TERRE HAUTE —
When it comes to Indiana State’s big men, the numbers don’t lie.
R.J. Mahurin, Justin Gant and Jake Kitchell have combined to average 2.5 points in ISU’s last two contests. Gant’s five points scored against New Mexico on Dec. 1 constitute the entire total.
The ISU trio is 2 of 16 from the field in the last two games. They’ve also combined to average 5.6 rebounds per game.
“We haven’t been putting up the numbers that we want. We haven’t been rebounding well. And we don’t have many points in the paint.,” Gant said. “We’ve been focused on our post moves and our post defense. We have to be strong, we have to have balance in the post and we have to take good shots and hope they fall.”
That kind of production won’t cut it for the remainder of the season. ISU coach Greg Lansing believes there’s a few ways ISU’s problems in the paint can be solved.
“We have to throw the ball into them, and even if they’re not scoring themselves, they can create offense for the other guys,” said Lansing, who then emphasized a key point. “The big thing is if you’re in a shooting slump, get yourself to the free throw line. We have to post more, and not just shoot three’s, we have to throw it into them and they have to produce. Getting to the line is very important.”

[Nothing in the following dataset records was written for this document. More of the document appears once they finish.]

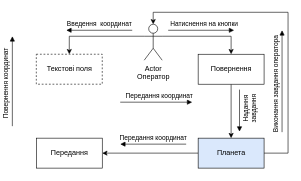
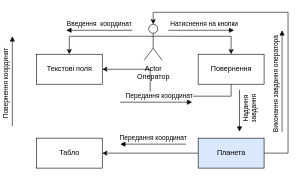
  <mxCell id="0" />
  <mxCell id="1" parent="0" />
  <mxCell id="2" style="edgeStyle=orthogonalEdgeStyle;rounded=0;orthogonalLoop=1;jettySize=auto;html=1;exitX=0;exitY=0.333;exitDx=0;exitDy=0;exitPerimeter=0;entryX=0.5;entryY=0;entryDx=0;entryDy=0;" parent="1" source="4" target="5" edge="1"><mxGeometry relative="1" as="geometry" /></mxCell>
  <mxCell id="3" style="edgeStyle=orthogonalEdgeStyle;rounded=0;orthogonalLoop=1;jettySize=auto;html=1;exitX=1;exitY=0.333;exitDx=0;exitDy=0;exitPerimeter=0;entryX=0.5;entryY=0;entryDx=0;entryDy=0;" parent="1" source="4" target="8" edge="1"><mxGeometry relative="1" as="geometry" /></mxCell>
  <mxCell id="4" value="Actor&lt;br&gt;Оператор" style="shape=umlActor;verticalLabelPosition=bottom;labelBackgroundColor=#ffffff;verticalAlign=top;html=1;" parent="1" vertex="1"><mxGeometry x="240" y="40" width="30" height="60" as="geometry" /></mxCell>
- <mxCell id="5" value="Текстові поля" style="html=1;dashed=1;" parent="1" vertex="1"><mxGeometry x="60" y="90" width="110" height="50" as="geometry" /></mxCell>
+ <mxCell id="5" value="Текстові поля" style="html=1;" parent="1" vertex="1"><mxGeometry x="60" y="90" width="110" height="50" as="geometry" /></mxCell>
  <mxCell id="6" value="Введення&amp;nbsp; координат" style="html=1;verticalAlign=bottom;endArrow=block;spacing=-16;spacingLeft=10;" parent="1" edge="1"><mxGeometry x="0.091" y="-20" width="80" relative="1" as="geometry"><mxPoint x="220" y="50" as="sourcePoint" /><mxPoint x="110" y="50" as="targetPoint" /><mxPoint as="offset" /></mxGeometry></mxCell>
- <mxCell id="7" style="edgeStyle=orthogonalEdgeStyle;rounded=0;orthogonalLoop=1;jettySize=auto;html=1;exitX=0.5;exitY=1;exitDx=0;exitDy=0;entryX=0.5;entryY=0;entryDx=0;entryDy=0;" parent="1" source="8" target="12" edge="1"><mxGeometry relative="1" as="geometry" /></mxCell>
+ <mxCell id="7" style="edgeStyle=orthogonalEdgeStyle;rounded=0;orthogonalLoop=1;jettySize=auto;html=1;exitX=0.5;exitY=1;exitDx=0;exitDy=0;" parent="1" source="8" target="5" edge="1"><mxGeometry relative="1" as="geometry" /></mxCell>
  <mxCell id="8" value="Повернення" style="html=1;" parent="1" vertex="1"><mxGeometry x="330" y="90" width="110" height="50" as="geometry" /></mxCell>
  <mxCell id="9" value="Натиснення на кнопки" style="html=1;verticalAlign=bottom;endArrow=block;spacing=-16;spacingLeft=10;" parent="1" edge="1"><mxGeometry y="20" width="80" relative="1" as="geometry"><mxPoint x="280" y="50" as="sourcePoint" /><mxPoint x="390" y="50" as="targetPoint" /><mxPoint as="offset" /></mxGeometry></mxCell>
  <mxCell id="10" style="edgeStyle=orthogonalEdgeStyle;rounded=0;orthogonalLoop=1;jettySize=auto;html=1;exitX=0;exitY=0.5;exitDx=0;exitDy=0;entryX=1;entryY=0.5;entryDx=0;entryDy=0;" parent="1" source="12" target="13" edge="1"><mxGeometry relative="1" as="geometry" /></mxCell>
  <mxCell id="11" style="edgeStyle=orthogonalEdgeStyle;rounded=0;orthogonalLoop=1;jettySize=auto;html=1;entryX=0.5;entryY=0;entryDx=0;entryDy=0;entryPerimeter=0;" edge="1" parent="1" source="12" target="4"><mxGeometry relative="1" as="geometry"><Array as="points"><mxPoint x="480" y="255" /><mxPoint x="480" y="20" /><mxPoint x="255" y="20" /></Array></mxGeometry></mxCell>
  <mxCell id="12" value="Планета" style="html=1;fillColor=#dae8fc;" parent="1" vertex="1"><mxGeometry x="330" y="230" width="110" height="50" as="geometry" /></mxCell>
- <mxCell id="13" value="Передання" style="html=1;" parent="1" vertex="1"><mxGeometry x="60" y="230" width="110" height="50" as="geometry" /></mxCell>
+ <mxCell id="13" value="Табло" style="html=1;" parent="1" vertex="1"><mxGeometry x="60" y="230" width="110" height="50" as="geometry" /></mxCell>
  <mxCell id="14" value="Передання координат" style="html=1;verticalAlign=bottom;endArrow=block;spacing=-16;spacingLeft=10;" parent="1" edge="1"><mxGeometry x="0.091" y="-20" width="80" relative="1" as="geometry"><mxPoint x="310" y="240" as="sourcePoint" /><mxPoint x="200" y="240" as="targetPoint" /><mxPoint as="offset" /></mxGeometry></mxCell>
  <mxCell id="15" value="Надання &lt;br&gt;завдання" style="html=1;verticalAlign=bottom;endArrow=block;spacing=0;spacingLeft=20;horizontal=0;spacingTop=0;spacingBottom=-3;spacingRight=0;" parent="1" edge="1"><mxGeometry x="-0.143" y="20" width="80" relative="1" as="geometry"><mxPoint x="399" y="149" as="sourcePoint" /><mxPoint x="399" y="219" as="targetPoint" /><mxPoint as="offset" /></mxGeometry></mxCell>
  <mxCell id="16" value="Передання координат" style="html=1;verticalAlign=bottom;endArrow=block;spacing=-16;spacingLeft=10;" edge="1" parent="1"><mxGeometry y="20" width="80" relative="1" as="geometry"><mxPoint x="200" y="170" as="sourcePoint" /><mxPoint x="320" y="170" as="targetPoint" /><mxPoint as="offset" /></mxGeometry></mxCell>
  <mxCell id="17" value="Повернення координат" style="html=1;verticalAlign=bottom;endArrow=block;spacing=0;spacingLeft=10;horizontal=0;" edge="1" parent="1"><mxGeometry x="-0.067" y="10" width="80" relative="1" as="geometry"><mxPoint x="20" y="210" as="sourcePoint" /><mxPoint x="20" y="60" as="targetPoint" /><mxPoint as="offset" /></mxGeometry></mxCell>
  <mxCell id="18" value="Виконання завдання оператора" style="html=1;verticalAlign=bottom;endArrow=block;spacing=0;spacingLeft=10;horizontal=0;" edge="1" parent="1"><mxGeometry x="-0.067" y="10" width="80" relative="1" as="geometry"><mxPoint x="470" y="220" as="sourcePoint" /><mxPoint x="470" y="50" as="targetPoint" /><mxPoint as="offset" /></mxGeometry></mxCell>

As a team, ISU has been relatively successful in getting to the line, but the bigs aren’t necessarily the ones getting there. Mahurin has been to the line 26 times — second on the team — but Gant (19 attempts) and Kitchell (seven attempts) have not been nearly as often.
Part of it is that the Sycamores have not always made a commitment to get the ball inside for easy scoring opportunities.
“R.J.’s shooting three’s. Justin shoots jumpers. And when Kitch has been in, we haven’t got the ball to him a lot. It’s a combination of things. We have to make a conscious effort to throw it to all of them on the block. Then they have to go score. And when they’re on the perimeter, Justin and R.J. need to drive it more,” Lansing said.
Gant said there was nothing structurally flawed with the offense so the onus is on the Sycamores in the paint to execute their roles to a greater degree than they have.
“Our offense is set up good. We have to put ourselves in a good position to score. We have to work on our footwork and seal our man at the right time. It’s more of a mental thing,” Gant said.
ISU faces an IUPUI team that’s had a hard time maintaining consistency thanks primarily to injuries. The Jaguars recently regained the services of guard Ian Chiles, who has averaged 14 points in his two games. IUPUI has been without center Mitchell Patton — a former South Knox standout — who missed the last two games. Patton averages 14.6 points and his status is not known for tonight’s game.
“Todd [Howard, IUPUI coach] has done a great job with the injuries and stuff that they’ve had. They’re going to attack you off the dribble and doing a lot of ball-screening,” said Lansing, who also expects to see IUPUI switch up defenses on the Sycamores.
This game was intended to be at Bankers Life Fieldhouse, as the ISU-IUPUI game in 2008 was, but arrangements fell through. So it will be played at IUPUI’s 1,215-capacity gym known as The Jungle.
ISU lost to IUPUI 72-70 in its only other trip to The Jungle in 2000.
While the cozy confines might prove to be an obstacle, Lansing thought the Sycamores handled another challenge well — balancing basketball and just-concluded exam week.
“The game hasn’t been played yet, but the guys have been good. We’ve had shooting times with them and we’ve had practice, but we’ve tried to get them in-and-out as much as possible to focus on their academics. They’ve been very attentive and working hard,” Lansing said.